Dataset items
▬▬▬

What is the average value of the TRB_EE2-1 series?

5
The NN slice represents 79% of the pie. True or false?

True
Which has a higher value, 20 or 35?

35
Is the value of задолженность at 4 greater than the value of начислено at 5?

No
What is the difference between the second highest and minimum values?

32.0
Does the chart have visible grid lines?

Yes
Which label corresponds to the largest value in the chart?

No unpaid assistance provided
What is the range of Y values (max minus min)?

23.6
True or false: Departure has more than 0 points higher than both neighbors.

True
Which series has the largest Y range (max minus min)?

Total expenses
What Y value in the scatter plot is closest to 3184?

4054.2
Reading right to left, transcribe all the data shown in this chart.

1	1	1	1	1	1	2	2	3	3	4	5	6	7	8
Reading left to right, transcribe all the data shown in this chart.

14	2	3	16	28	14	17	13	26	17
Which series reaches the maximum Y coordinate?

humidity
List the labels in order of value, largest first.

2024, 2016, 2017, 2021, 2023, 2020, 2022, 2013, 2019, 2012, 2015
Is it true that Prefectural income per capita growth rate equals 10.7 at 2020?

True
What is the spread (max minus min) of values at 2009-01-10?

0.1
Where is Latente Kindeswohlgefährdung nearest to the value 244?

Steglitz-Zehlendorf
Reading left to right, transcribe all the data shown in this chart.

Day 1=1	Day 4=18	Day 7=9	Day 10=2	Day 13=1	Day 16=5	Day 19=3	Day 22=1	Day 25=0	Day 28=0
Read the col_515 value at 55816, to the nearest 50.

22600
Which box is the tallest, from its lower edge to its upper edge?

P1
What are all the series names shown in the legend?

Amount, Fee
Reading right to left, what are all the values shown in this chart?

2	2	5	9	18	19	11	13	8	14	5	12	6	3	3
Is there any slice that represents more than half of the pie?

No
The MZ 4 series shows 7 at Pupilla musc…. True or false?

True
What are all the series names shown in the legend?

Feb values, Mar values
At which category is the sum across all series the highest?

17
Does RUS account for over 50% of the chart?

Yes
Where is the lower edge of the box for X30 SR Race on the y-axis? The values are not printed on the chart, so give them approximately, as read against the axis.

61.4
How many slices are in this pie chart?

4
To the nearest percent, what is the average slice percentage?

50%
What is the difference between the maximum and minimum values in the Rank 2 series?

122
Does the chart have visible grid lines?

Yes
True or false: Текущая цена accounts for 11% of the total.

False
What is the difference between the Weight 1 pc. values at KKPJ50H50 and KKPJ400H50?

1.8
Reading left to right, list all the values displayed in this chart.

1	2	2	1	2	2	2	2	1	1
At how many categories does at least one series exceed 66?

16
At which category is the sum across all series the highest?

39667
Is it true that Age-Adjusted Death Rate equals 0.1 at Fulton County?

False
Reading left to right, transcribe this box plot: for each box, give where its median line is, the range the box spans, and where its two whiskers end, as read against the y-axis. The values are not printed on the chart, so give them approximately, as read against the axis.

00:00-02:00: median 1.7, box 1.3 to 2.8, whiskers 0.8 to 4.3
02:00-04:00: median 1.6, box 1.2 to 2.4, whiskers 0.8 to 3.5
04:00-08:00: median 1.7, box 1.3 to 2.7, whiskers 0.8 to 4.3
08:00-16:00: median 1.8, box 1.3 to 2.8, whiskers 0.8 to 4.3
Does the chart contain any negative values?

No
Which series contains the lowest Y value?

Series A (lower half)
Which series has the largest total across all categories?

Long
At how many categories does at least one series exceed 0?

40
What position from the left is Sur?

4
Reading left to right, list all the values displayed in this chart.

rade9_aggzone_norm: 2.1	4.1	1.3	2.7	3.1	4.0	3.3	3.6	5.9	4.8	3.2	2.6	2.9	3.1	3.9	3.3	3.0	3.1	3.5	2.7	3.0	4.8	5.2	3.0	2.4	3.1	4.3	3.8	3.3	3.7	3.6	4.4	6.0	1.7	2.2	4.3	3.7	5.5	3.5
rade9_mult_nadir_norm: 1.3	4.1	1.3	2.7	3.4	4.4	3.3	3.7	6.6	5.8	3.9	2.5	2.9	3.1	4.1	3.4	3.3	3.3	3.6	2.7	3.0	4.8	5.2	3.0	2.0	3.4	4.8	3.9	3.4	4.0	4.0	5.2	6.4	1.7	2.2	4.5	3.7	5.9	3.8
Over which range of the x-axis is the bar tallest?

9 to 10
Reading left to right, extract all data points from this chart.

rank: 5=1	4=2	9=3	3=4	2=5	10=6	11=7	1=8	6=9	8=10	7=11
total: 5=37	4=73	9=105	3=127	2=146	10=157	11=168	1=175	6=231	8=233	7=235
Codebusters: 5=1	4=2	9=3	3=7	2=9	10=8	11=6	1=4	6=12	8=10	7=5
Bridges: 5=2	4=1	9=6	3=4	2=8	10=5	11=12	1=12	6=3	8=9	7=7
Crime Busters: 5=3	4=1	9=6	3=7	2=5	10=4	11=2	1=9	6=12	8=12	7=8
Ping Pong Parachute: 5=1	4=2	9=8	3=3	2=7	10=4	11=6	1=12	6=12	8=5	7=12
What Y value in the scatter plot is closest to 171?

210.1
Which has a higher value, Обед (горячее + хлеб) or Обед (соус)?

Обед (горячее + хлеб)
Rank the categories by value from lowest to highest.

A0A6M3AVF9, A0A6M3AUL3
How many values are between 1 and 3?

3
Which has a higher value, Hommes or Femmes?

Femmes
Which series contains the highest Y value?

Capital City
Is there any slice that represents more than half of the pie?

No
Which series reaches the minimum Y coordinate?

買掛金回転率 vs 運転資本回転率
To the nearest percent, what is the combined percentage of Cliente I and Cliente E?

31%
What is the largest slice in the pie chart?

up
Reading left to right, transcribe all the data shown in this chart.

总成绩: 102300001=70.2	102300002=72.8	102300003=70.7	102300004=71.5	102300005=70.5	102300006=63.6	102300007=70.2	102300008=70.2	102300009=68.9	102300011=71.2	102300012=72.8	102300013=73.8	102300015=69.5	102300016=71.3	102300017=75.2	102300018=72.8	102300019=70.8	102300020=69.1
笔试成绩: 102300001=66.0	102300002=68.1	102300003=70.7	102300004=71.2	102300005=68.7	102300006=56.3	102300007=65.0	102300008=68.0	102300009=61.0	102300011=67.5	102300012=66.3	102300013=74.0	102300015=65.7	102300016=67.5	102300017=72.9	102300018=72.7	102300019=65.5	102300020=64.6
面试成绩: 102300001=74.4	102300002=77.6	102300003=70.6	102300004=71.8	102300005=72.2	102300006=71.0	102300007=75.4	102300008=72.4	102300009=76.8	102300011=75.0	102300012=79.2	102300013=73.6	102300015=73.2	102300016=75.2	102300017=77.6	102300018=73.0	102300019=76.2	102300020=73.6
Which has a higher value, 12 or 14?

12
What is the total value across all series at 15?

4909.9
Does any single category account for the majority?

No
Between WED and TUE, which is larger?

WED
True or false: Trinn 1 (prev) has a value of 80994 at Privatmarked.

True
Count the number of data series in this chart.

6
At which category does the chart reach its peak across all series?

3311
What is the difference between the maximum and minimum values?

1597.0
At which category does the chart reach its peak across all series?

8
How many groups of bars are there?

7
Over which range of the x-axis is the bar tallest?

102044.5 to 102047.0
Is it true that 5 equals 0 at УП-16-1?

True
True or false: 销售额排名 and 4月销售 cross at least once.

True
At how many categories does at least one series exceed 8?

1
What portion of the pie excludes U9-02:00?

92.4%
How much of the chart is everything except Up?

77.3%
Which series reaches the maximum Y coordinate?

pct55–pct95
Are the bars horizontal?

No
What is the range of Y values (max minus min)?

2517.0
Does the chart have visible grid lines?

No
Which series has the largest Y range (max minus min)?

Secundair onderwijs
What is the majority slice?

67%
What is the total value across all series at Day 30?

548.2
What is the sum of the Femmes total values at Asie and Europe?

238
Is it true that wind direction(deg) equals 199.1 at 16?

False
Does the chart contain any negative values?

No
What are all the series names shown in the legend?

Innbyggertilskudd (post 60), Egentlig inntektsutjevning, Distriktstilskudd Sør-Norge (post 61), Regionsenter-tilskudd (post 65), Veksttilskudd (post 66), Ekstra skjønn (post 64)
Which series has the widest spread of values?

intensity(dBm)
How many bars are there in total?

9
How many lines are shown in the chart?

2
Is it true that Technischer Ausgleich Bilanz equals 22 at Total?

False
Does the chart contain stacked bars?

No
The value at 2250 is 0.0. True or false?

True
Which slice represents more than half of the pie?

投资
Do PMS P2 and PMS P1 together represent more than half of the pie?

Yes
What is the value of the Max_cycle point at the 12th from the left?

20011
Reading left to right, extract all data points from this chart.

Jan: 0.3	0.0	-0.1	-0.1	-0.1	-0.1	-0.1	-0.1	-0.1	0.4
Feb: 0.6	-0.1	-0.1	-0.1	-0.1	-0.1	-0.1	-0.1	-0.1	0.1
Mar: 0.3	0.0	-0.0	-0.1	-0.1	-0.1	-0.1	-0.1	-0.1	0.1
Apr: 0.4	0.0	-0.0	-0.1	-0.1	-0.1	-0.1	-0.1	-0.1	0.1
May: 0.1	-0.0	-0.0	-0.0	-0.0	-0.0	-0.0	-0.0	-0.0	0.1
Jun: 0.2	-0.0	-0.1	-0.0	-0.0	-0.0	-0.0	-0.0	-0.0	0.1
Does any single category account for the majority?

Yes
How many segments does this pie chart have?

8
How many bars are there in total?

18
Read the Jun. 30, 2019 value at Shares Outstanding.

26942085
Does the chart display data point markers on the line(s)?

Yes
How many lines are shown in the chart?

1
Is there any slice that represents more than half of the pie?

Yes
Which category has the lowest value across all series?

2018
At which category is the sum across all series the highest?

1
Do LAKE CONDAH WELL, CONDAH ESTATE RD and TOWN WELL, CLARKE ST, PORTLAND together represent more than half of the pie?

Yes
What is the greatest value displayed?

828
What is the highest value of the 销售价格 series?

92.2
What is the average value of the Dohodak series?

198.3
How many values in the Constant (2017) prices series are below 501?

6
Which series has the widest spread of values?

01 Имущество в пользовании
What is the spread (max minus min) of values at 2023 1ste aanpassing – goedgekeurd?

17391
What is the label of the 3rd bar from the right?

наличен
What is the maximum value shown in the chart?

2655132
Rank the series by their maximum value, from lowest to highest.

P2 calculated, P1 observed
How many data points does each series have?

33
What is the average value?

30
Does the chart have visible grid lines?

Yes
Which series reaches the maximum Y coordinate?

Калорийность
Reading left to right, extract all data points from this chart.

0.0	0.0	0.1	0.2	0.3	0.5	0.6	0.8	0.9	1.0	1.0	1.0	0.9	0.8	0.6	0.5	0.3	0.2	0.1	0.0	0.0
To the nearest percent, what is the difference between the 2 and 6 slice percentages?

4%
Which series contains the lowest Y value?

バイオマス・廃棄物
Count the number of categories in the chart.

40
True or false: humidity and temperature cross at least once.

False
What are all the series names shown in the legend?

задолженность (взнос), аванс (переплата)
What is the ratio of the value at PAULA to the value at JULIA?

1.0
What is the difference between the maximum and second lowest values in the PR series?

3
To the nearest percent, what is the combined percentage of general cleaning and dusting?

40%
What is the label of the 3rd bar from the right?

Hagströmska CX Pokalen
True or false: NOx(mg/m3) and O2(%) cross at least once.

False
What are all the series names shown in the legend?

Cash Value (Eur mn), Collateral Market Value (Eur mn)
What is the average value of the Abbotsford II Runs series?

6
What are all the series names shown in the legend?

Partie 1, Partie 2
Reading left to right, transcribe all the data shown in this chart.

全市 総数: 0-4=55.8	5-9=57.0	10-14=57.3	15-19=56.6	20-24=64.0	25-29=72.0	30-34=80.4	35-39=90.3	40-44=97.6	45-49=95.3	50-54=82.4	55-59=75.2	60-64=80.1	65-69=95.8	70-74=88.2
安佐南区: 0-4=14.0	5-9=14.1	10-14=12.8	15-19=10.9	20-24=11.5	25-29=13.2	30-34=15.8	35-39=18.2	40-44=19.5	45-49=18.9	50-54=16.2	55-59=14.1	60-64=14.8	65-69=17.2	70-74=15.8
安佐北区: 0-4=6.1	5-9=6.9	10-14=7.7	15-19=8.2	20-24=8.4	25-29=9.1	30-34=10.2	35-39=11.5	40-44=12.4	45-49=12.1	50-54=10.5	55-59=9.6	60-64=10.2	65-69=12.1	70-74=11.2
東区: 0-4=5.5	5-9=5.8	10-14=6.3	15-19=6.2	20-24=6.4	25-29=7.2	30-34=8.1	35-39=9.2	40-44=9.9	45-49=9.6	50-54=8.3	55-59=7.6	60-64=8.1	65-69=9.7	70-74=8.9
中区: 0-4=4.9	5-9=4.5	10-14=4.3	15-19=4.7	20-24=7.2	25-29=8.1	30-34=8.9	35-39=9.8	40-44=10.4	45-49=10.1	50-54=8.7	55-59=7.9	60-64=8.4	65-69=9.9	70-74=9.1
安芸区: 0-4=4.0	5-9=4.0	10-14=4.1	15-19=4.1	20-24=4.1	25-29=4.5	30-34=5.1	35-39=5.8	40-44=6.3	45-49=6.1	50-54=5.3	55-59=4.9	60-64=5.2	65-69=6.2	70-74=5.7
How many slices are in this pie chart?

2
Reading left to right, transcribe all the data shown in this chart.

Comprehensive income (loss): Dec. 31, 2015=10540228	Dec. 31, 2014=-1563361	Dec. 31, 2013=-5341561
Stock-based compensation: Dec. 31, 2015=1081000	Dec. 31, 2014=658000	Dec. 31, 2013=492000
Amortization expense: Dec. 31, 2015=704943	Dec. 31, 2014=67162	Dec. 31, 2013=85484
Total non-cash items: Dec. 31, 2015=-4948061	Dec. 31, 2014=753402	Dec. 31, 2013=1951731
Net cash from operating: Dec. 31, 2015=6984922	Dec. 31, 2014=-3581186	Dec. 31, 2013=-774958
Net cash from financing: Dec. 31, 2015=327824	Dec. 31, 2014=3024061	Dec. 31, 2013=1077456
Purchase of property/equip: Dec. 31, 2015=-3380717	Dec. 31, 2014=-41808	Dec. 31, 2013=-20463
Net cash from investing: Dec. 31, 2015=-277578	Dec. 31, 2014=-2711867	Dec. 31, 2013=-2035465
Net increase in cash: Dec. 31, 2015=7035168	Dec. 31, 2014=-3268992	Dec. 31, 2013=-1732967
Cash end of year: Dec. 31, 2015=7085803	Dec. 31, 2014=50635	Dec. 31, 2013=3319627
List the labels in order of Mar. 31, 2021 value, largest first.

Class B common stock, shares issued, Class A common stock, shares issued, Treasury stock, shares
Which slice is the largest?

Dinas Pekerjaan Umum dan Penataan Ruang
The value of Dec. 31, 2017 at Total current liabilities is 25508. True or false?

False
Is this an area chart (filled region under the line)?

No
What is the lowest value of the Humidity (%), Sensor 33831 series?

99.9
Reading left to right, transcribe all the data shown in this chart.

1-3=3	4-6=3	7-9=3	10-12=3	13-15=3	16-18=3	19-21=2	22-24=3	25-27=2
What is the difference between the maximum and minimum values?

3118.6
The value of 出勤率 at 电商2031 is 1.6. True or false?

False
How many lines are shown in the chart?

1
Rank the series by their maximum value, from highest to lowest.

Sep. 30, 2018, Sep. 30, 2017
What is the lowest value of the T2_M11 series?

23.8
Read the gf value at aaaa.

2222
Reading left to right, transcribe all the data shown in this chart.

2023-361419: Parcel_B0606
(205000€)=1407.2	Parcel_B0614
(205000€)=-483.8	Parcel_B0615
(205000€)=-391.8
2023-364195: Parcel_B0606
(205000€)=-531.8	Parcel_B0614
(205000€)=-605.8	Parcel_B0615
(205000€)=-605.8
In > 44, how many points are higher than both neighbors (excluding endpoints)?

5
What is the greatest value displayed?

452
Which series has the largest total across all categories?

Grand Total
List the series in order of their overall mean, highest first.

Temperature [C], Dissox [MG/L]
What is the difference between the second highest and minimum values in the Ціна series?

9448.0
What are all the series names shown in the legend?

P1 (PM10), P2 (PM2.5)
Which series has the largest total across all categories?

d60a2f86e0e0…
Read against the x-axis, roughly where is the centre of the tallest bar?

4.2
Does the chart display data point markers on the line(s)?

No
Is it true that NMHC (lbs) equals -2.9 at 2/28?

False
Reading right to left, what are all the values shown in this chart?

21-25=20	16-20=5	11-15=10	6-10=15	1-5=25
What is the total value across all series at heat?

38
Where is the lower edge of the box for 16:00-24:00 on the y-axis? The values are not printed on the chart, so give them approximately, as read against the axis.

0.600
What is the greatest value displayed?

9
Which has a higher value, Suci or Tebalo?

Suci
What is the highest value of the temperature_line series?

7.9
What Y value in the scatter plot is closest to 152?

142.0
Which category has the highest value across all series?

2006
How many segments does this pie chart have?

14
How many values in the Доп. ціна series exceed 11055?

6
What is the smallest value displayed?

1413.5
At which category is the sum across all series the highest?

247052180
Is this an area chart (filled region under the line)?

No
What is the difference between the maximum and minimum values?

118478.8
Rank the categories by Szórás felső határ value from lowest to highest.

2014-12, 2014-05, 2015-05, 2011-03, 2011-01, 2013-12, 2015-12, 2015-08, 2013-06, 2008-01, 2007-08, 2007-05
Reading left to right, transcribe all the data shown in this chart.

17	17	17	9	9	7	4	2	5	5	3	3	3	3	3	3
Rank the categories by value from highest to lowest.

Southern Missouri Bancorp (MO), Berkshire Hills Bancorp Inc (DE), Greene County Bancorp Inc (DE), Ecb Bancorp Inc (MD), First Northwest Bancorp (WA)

▬▬▬

WHAT IS EXPECTED
Rewrite the lines starting at "00:00-02:00: median 1.7, box" and ending at "At how many categories does at least one series exceed 0?", renaming "categories" to "groups" and leaving everything else unchanged.

THE ANSWER
00:00-02:00: median 1.7, box 1.3 to 2.8, whiskers 0.8 to 4.3
02:00-04:00: median 1.6, box 1.2 to 2.4, whiskers 0.8 to 3.5
04:00-08:00: median 1.7, box 1.3 to 2.7, whiskers 0.8 to 4.3
08:00-16:00: median 1.8, box 1.3 to 2.8, whiskers 0.8 to 4.3
Does the chart contain any negative values?

No
Which series contains the lowest Y value?

Series A (lower half)
Which series has the largest total across all groups?

Long
At how many groups does at least one series exceed 0?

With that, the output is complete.